Nie bez znaczenia pozostają też sygnały płynące z rynku obligacji, takie jak inwersja krzywych rentowności niemal na całym świecie, która z niezwykłą skutecznością zapowiadała praktycznie każdą recesję w historii i to pełnoobjawową.  - Decyzje banków komercyjnych (nie tylko w USA) wskazujące na ostre zacieśnienie polityki kredytowej dla konsumentów i firm, również były doskonałym wskaźnikiem wyprzedzającym zmiany koniunktury gospodarczej. Do tego dochodzą historyczne analogie, jakie można było dostrzec od dłuższego czasu, między tym co działo się w ostatnich latach hossy na Wall Street, a tym jak przebiegała końcówka rynku byka w latach 90-tych ubiegłego wieku - dodaje.

krzywa

Dołek na S&P500 dopiero przed nami

Jarosław Niedzielewski przypomina, że dwie dekady temu pęknięcie bańki dotcomów było jedynie preludium do zakończenia najdłuższej w historii (trwającej 10 lat) hossy i ekspansji gospodarczej. Kłopoty spółek internetowych dopiero po 8-10 miesiącach przełożyły się na resztę gospodarki i od pierwszego kwartału 2001 zaczęła się w USA recesja, której towarzyszył istotny wzrost stopy bezrobocia. W drugiej połowie lat sześćdziesiątych ubiegłego wieku inwestorzy również rzucili się w wir giełdowych spekulacji, koncentrując swoją uwagę na branży nowych technologii (wtedy były to takie firmy jak IBM, czy HP).

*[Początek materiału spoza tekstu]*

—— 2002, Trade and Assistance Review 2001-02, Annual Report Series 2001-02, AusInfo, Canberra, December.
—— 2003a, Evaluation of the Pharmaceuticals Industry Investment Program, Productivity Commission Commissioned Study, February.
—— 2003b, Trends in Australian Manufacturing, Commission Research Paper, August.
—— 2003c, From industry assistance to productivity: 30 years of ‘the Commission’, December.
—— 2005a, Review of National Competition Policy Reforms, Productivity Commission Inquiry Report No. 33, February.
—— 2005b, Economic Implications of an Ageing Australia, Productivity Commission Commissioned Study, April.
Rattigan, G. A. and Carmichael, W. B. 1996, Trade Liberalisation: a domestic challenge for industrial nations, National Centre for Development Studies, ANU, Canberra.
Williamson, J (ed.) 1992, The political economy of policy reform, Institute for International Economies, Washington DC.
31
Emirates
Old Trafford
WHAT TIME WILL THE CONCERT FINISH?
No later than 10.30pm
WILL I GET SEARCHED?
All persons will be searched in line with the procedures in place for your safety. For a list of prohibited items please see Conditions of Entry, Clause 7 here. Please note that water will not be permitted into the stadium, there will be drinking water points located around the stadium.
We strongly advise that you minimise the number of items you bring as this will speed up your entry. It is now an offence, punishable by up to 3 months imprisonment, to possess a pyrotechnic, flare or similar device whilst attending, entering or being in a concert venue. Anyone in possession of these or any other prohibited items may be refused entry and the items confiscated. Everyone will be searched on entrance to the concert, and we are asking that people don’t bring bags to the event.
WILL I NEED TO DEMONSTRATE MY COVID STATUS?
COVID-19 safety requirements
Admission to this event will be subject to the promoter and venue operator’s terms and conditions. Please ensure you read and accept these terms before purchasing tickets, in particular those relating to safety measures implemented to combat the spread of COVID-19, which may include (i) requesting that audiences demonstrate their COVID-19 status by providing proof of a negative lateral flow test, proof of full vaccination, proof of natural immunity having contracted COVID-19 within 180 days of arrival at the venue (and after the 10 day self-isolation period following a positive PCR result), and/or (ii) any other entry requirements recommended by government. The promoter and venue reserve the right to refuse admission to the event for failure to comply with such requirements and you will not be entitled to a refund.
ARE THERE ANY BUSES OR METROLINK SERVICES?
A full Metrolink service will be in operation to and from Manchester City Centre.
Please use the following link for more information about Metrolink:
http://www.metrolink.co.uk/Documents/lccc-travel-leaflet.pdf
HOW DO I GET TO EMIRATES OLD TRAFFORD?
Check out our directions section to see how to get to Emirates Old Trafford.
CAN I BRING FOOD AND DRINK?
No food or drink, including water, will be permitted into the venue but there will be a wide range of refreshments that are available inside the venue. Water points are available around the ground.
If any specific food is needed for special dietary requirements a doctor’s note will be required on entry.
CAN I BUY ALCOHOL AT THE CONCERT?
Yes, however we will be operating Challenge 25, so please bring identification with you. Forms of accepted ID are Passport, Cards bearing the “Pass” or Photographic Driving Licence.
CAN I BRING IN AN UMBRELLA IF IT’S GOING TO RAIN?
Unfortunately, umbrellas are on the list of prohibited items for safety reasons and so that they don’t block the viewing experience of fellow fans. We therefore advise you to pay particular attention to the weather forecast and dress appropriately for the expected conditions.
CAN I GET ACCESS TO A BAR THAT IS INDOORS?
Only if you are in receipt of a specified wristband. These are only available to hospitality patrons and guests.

- Dziś do analogicznej sytuacji może dojść na przełomie pierwszego i drugiego kwartału 2023 roku. Dlatego ostatecznego dołka bessy na rynku akcji należałoby oczekiwać dopiero kilka miesięcy później - uważa ekspert Investors TFI. -  Kwestia mocno zawyżonych wycen spółek, którą obserwowaliśmy w latach 2020-21, była poprzednio przedmiotem troski inwestorów, zarówno w pod koniec lat 90-tych, jaki i 60-tych XX wieku. Co więcej, we wszystkich tych trzech okresach gospodarczej ekspansji rynek pracy był zaskakująco silny, a wskaźniki zaufania konsumentów utrzymywały się w górnych granicach skali. Do czasu. Recesja zmieniła nastawienie konsumentów oraz przeświadczenie, że rynek pracy jest twierdzą nie do zdobycia. Zarówno w przypadku recesji z 1970 roku, jaki i tej z 2001 roku, indeks S&P500 spadał zanim fala zwolnień zalała kraj oraz w pierwszych miesiącach recesji - dodaje.

Jego zdaniem, gdyby potraktować obie analogie dosłownie i odnieść je do dzisiejszego rynku akcji, dołka na indeksie S&P500 należałoby oczekiwać w trzecim kwartale 2023 roku i w okolicach poziomu 3000 punktów.

- Nawet jeśli uda się uniknąć pełnoobjawowej recesji w USA, to w 2023 roku lepsze powinny okazać się spółki mogące pochwalić się niższymi mnożnikami wycen, silnymi bilansami, niższym zadłużeniem, mające wyższe przepływy gotówkowe, potrafiące utrzymać marże, czyli dysponującymi siłą rynkową. Ponownie lepiej powinny radzić sobie spółki typu value niż growth - zaznacza. Dodaje, że zróżnicowanie stóp zwrotu między sektorami nie powinno już tak szokować, jak w 2022 roku.

dołek

Polska giełda też może testować dołki

W przypadku klasycznej recesji dotykającej USA i Europę, Polsce nie uda się raczej zachować statusu zielonej wyspy. Jarosław Niedzielewski uważa, że znaczący wzrost zysków, jakiego doświadczyło wiele spółek w ostatnich dwóch latach, w czasie klasycznej recesji, będzie nie do powtórzenia. W takim scenariuszu w 2023 roku przyszłoby nam jeszcze testować dołki z października ubiegłego roku.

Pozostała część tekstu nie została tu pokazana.